Vibe coding raises the floor. Agentic engineering keeps the ceiling.

This is the line that gave the talk its title. Stephanie Zhan asks: what's the difference, and where are we now?

Vibe coding is about raising the floor, Karpathy says. Anyone can vibe-code anything now. That's amazing. It's a real revolution for who gets to make software at all.

But professional software still has a quality bar. You're not allowed to introduce vulnerabilities just because you vibe-coded the solution. You're still responsible for what works, what's safe, and what does what it should. The question becomes: how do you go faster without losing that bar?

That's agentic engineering. A separate engineering discipline where you coordinate the agents like a flock of skilled but unreliable interns. Karpathy calls them spiky entities: a bit fallible, a bit stochastic (unpredictable), but extremely powerful when used correctly.

He thinks the ceiling is much higher than people realize. People used to talk about the 10x engineer, the one who's ten times more productive than average. The best agentic engineers go far beyond 10x today.

For hiring, that means puzzle questions don't cut it anymore. You have to give a candidate a real project, say "build a secure Twitter clone for agents," let them use agentic tooling, and then point ten Codex agents at the result and try to break it. That's the new touchstone.


Ghosts, not animals

Karpathy has written an essay arguing that LLMs are not animals but ghosts. It sounds mystical, but the point is practical.

An animal has innate motivation, curiosity, play. It grows in a body that carries millions of years of evolution's training. An LLM has none of that. It's a statistical simulation circuit, built on pre-training (learning statistics from the entire internet) with reinforcement learning bolted on top.

If you yell at an LLM, it doesn't perform better or worse. It doesn't care. It can't care.

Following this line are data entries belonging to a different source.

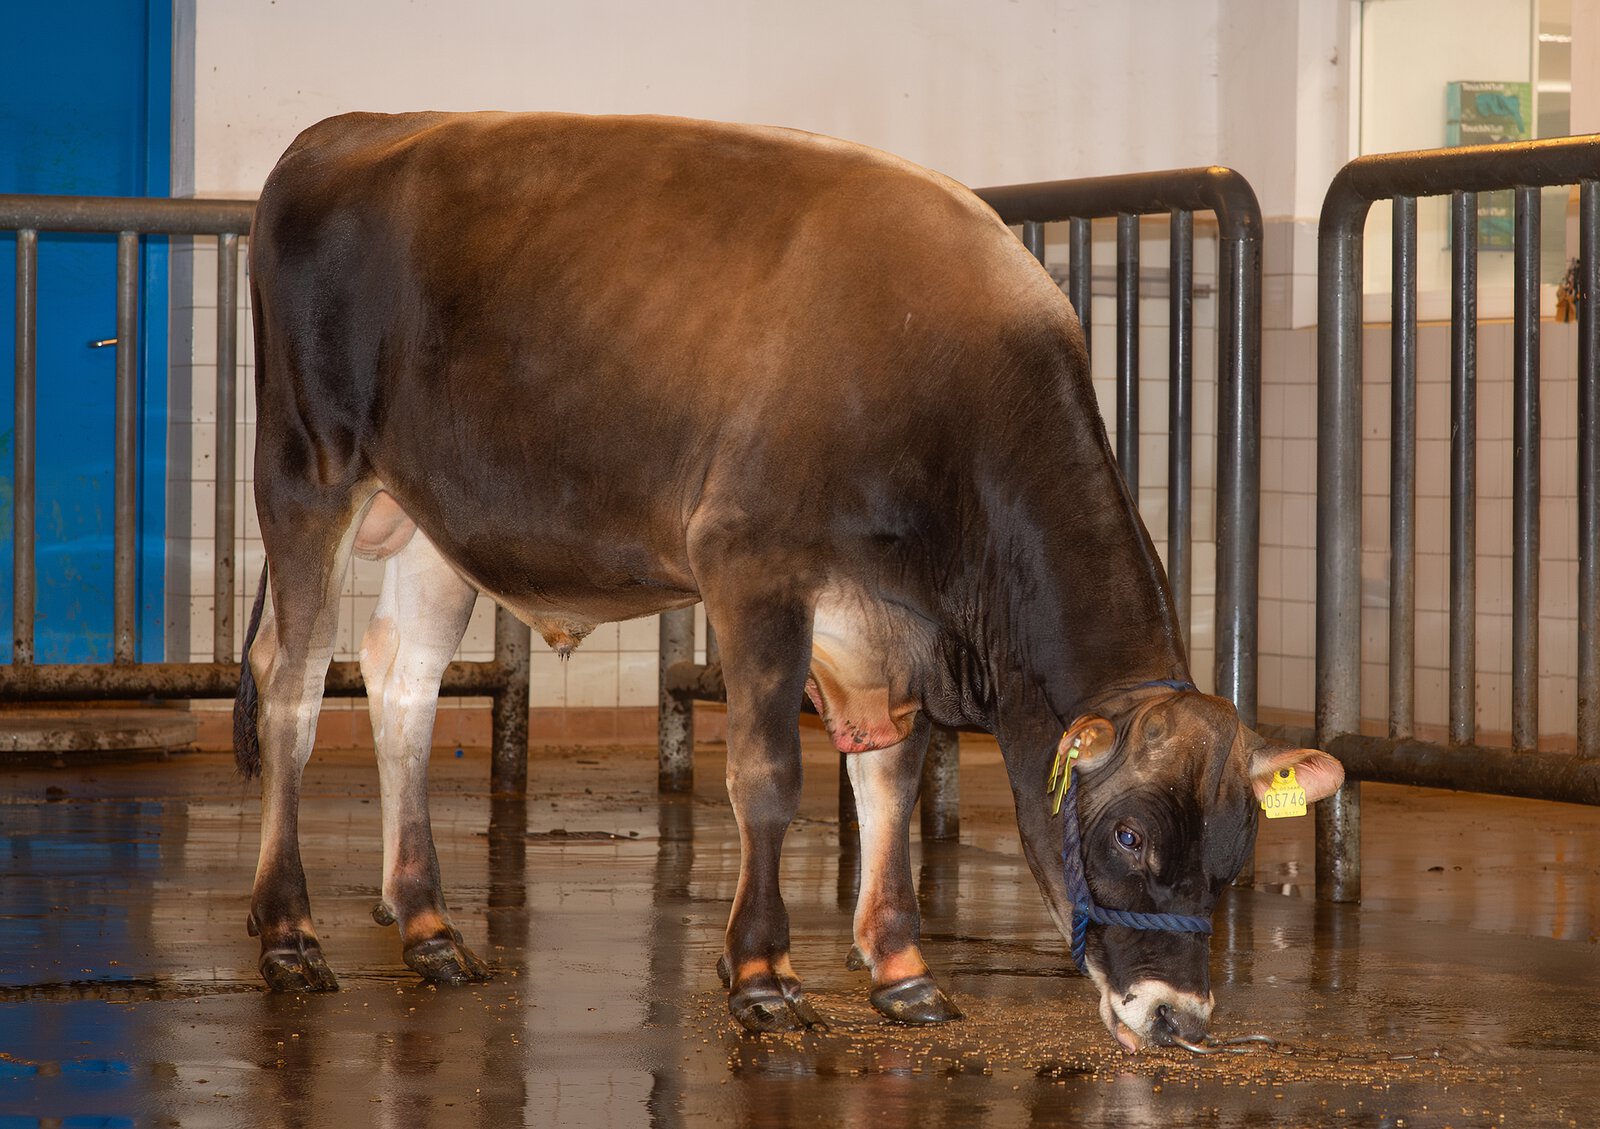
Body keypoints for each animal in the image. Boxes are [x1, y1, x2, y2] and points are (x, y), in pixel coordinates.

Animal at [234, 111, 1343, 1052]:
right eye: (1126, 831)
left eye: (1236, 851)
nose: (1179, 1020)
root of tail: (346, 131)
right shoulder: (751, 565)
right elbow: (769, 778)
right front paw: (763, 977)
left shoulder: (885, 621)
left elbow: (888, 781)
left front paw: (901, 969)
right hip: (305, 469)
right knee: (293, 685)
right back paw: (288, 932)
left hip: (430, 516)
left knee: (403, 682)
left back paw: (426, 922)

That's not a philosophical wag of the finger. It's a warning against using the wrong mental model. If you treat an agent like a colleague you can motivate, you'll be disappointed. If you treat it like a statistical system you have to steer with precise instructions and smart sequencing, you make progress.


What you can't outsource

To close, Zhan asks about education: what is still worth learning deeply when intelligence gets cheap?

Karpathy points to a tweet he keeps thinking about every other day: "You can outsource your thinking, but you can't outsource your understanding."

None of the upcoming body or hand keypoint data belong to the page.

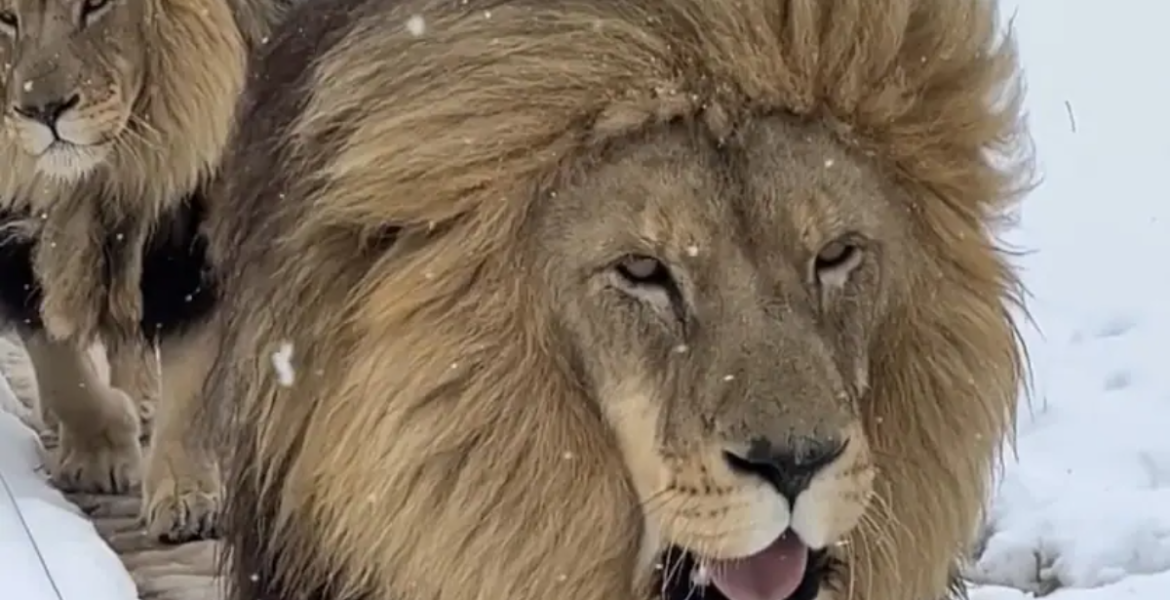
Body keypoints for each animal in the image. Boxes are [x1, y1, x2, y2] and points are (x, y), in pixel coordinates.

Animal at [0, 0, 288, 543]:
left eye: (96, 5)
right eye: (6, 18)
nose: (43, 111)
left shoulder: (195, 212)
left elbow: (192, 372)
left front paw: (187, 497)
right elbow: (55, 357)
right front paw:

You can let the agents do the code, the planning, and the research. But you still have to know what you're trying to build, why it's worth building, and how to direct the agents toward the goal. You become the bottleneck, not because you're slow, but because you're the only one who actually understands why anything matters.

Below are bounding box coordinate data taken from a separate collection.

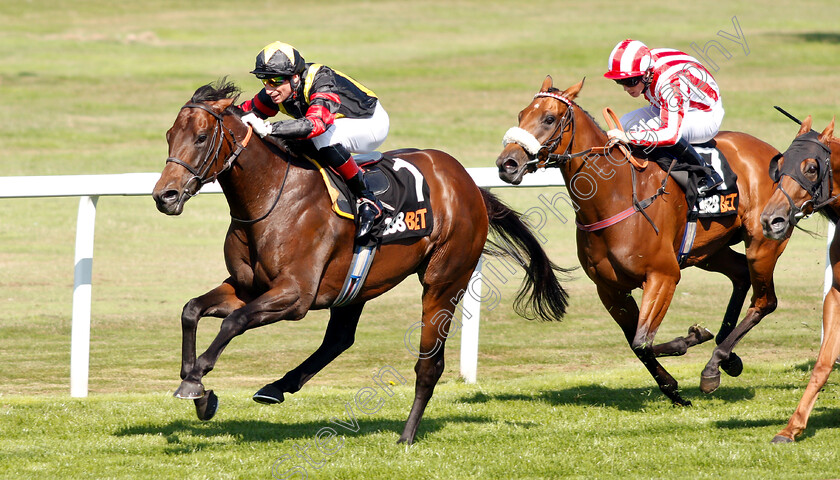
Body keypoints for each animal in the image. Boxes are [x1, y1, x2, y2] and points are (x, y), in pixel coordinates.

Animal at [151, 80, 572, 444]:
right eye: (170, 135)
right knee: (339, 339)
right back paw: (277, 387)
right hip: (355, 286)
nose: (164, 196)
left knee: (428, 364)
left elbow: (233, 322)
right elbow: (191, 310)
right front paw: (197, 388)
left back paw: (406, 436)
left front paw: (196, 381)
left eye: (201, 137)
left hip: (444, 279)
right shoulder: (246, 286)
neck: (272, 197)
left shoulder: (294, 295)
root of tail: (467, 183)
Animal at [496, 77, 792, 406]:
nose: (507, 164)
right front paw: (673, 386)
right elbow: (636, 343)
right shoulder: (610, 288)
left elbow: (642, 342)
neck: (614, 196)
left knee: (765, 301)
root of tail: (774, 152)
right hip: (707, 251)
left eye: (549, 118)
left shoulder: (663, 276)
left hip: (763, 244)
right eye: (521, 114)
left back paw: (715, 364)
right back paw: (727, 356)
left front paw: (690, 342)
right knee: (740, 274)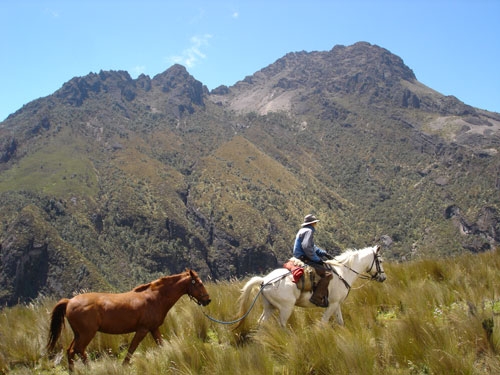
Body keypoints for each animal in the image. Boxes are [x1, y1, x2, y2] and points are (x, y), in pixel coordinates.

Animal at [46, 268, 209, 372]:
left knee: (71, 351)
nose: (208, 300)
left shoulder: (153, 328)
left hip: (79, 334)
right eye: (199, 283)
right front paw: (124, 366)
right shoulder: (143, 329)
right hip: (87, 334)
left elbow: (160, 344)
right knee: (79, 350)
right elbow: (132, 348)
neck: (155, 298)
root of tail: (69, 301)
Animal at [234, 245, 386, 328]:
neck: (343, 272)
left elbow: (340, 322)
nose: (383, 278)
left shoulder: (337, 304)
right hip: (286, 308)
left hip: (269, 307)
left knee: (261, 323)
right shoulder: (332, 304)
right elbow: (323, 322)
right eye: (380, 261)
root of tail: (264, 280)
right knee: (281, 325)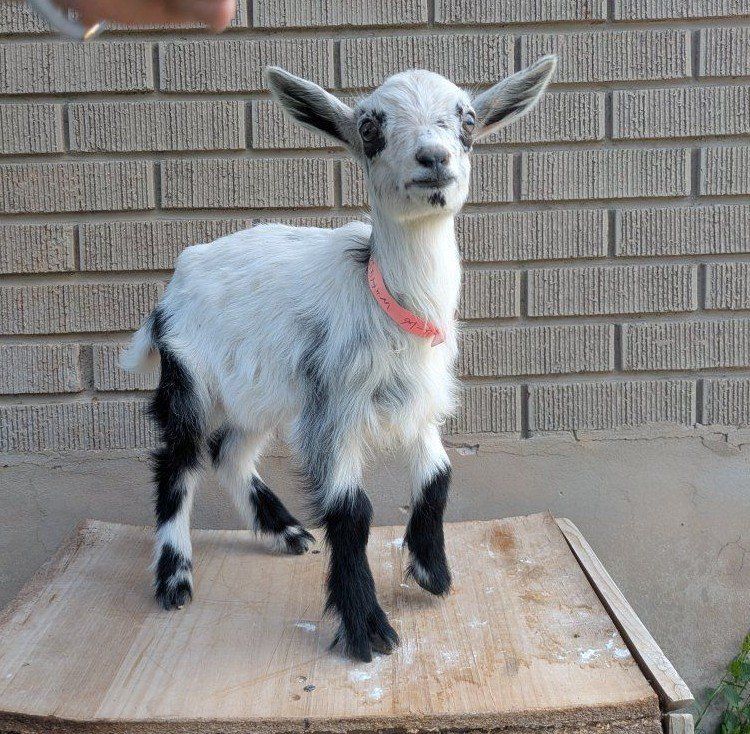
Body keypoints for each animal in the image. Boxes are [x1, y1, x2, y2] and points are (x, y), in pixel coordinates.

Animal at [122, 56, 557, 662]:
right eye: (370, 128)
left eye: (467, 121)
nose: (434, 158)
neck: (388, 300)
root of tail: (172, 286)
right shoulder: (336, 404)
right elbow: (352, 510)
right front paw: (368, 628)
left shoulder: (415, 399)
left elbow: (439, 473)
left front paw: (432, 570)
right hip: (190, 377)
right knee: (177, 461)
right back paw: (174, 578)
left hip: (263, 389)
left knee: (230, 451)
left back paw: (287, 533)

His own LLM knowledge bases are an attempt to fix this: have an agent build wikis from articles he reads, so he can ask questions and see information from different angles. Tools to enhance understanding, not replace it.


Glossary

TermDefinition
Vibe codingBuilding software by describing what you want to an AI and trusting it to do the rest, without reading or understanding the code it writes.
Agentic engineeringThe serious discipline emerging on top of vibe coding: coordinating AI agents to go fast while keeping responsibility for safety and quality.
Software 3.0The third era of programming, where you "program" by writing text (prompts) to an AI instead of writing code (1.0) or training neural networks (2.0).
LLM (large language model)An AI model trained on massive amounts of text from the internet, which answers by predicting the next word based on what it has seen before.
Context windowEverything the AI can see when it answers you. Like a workbench: only what's on the table can be used.
Reinforcement learning (RL)A training method where the model learns by trial and error, getting rewards for correct answers, like training a dog with treats.
VerifiabilityThe ability to check whether an answer is correct. AI is best in domains where this is easy (math, code), worse where it's hard (creative writing, everyday logic).
Jagged intelligenceWhen AI can master something complex (refactoring 100,000 lines of code) and fail at something trivial (a car wash 50 meters away).
Fine-tuningSpecializing a finished AI model on your own dataset for better results in your specific context.